[What you will do]: Look through the material below and give the number of lines where the string "dodatkowego" appears, without any other words.
☆ ☆ ☆ ☆ ☆
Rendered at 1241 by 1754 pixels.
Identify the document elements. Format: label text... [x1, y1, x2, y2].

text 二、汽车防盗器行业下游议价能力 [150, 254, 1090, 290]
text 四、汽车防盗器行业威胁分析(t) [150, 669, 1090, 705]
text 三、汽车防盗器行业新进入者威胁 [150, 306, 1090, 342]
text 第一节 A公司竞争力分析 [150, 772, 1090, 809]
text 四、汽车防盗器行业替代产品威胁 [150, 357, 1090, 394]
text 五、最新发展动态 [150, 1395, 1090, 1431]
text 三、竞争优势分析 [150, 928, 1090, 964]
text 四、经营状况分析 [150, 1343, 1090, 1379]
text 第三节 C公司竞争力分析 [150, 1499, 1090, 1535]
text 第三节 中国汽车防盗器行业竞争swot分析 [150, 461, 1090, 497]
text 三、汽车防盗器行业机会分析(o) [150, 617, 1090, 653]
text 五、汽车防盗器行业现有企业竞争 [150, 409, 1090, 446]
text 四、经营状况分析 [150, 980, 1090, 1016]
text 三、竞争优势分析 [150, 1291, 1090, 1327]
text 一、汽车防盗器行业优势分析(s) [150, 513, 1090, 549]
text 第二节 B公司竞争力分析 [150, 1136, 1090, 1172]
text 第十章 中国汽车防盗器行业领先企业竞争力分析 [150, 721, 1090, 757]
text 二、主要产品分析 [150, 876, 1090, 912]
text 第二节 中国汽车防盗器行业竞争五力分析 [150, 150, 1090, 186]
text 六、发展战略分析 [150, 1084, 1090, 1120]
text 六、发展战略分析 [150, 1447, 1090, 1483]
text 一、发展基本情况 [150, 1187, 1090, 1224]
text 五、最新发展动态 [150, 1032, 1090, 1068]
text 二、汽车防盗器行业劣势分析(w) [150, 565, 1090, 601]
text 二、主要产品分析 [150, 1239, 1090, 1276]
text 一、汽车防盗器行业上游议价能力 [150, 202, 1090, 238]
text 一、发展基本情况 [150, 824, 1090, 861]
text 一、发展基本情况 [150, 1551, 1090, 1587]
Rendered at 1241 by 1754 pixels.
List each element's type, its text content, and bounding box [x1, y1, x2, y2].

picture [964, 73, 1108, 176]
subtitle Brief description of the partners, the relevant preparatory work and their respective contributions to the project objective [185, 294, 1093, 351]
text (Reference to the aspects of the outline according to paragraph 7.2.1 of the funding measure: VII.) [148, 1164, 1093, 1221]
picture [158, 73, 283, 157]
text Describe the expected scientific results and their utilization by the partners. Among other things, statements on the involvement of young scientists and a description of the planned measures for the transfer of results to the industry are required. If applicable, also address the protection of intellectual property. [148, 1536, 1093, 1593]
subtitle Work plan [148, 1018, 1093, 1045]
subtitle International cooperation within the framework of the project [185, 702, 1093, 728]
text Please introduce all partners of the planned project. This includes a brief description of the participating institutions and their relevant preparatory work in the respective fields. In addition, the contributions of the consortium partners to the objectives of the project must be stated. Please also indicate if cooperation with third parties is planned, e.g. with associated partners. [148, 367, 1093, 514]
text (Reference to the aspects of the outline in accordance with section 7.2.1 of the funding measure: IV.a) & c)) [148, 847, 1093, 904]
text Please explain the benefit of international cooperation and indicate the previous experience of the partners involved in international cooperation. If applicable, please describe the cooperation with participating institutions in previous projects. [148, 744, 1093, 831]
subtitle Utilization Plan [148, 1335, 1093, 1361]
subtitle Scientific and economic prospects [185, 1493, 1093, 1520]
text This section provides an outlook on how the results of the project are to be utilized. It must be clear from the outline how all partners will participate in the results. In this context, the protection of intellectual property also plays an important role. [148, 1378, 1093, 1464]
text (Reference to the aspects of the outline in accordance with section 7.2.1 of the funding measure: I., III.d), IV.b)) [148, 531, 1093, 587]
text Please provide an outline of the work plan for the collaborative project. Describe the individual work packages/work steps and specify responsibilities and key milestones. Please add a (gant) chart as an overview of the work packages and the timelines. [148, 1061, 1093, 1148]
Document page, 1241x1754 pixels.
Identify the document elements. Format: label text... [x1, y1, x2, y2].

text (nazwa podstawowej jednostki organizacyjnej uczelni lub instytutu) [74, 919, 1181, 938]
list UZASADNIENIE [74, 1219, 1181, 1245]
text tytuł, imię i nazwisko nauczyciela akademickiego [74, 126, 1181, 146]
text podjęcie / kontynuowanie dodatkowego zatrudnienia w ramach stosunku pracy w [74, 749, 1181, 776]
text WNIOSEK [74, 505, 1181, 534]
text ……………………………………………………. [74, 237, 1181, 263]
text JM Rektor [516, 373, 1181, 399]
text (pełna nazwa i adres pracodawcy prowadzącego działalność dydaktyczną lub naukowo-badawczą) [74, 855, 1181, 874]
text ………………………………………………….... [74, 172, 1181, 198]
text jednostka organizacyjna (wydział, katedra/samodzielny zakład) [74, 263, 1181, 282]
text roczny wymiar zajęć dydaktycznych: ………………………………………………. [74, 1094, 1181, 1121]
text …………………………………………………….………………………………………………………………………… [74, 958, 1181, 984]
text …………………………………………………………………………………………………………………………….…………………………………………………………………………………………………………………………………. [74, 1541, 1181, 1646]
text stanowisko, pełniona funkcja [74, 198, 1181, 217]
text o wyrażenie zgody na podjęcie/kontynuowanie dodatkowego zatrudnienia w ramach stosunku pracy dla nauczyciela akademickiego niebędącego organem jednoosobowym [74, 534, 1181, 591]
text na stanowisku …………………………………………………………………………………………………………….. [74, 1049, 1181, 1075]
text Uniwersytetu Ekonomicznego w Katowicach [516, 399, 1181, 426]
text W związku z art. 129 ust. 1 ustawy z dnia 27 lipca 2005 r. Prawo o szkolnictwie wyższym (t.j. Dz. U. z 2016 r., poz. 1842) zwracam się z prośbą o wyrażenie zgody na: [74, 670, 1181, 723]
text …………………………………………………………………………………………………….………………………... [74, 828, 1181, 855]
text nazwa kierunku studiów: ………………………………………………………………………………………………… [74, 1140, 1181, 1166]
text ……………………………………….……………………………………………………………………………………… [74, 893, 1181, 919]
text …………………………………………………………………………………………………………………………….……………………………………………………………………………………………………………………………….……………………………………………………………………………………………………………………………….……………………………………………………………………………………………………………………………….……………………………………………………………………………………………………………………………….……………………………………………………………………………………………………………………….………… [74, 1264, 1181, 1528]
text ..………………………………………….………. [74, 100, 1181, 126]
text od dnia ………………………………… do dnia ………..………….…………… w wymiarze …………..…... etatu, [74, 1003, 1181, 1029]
☆ ☆ ☆ ☆ ☆
[Task response]: 2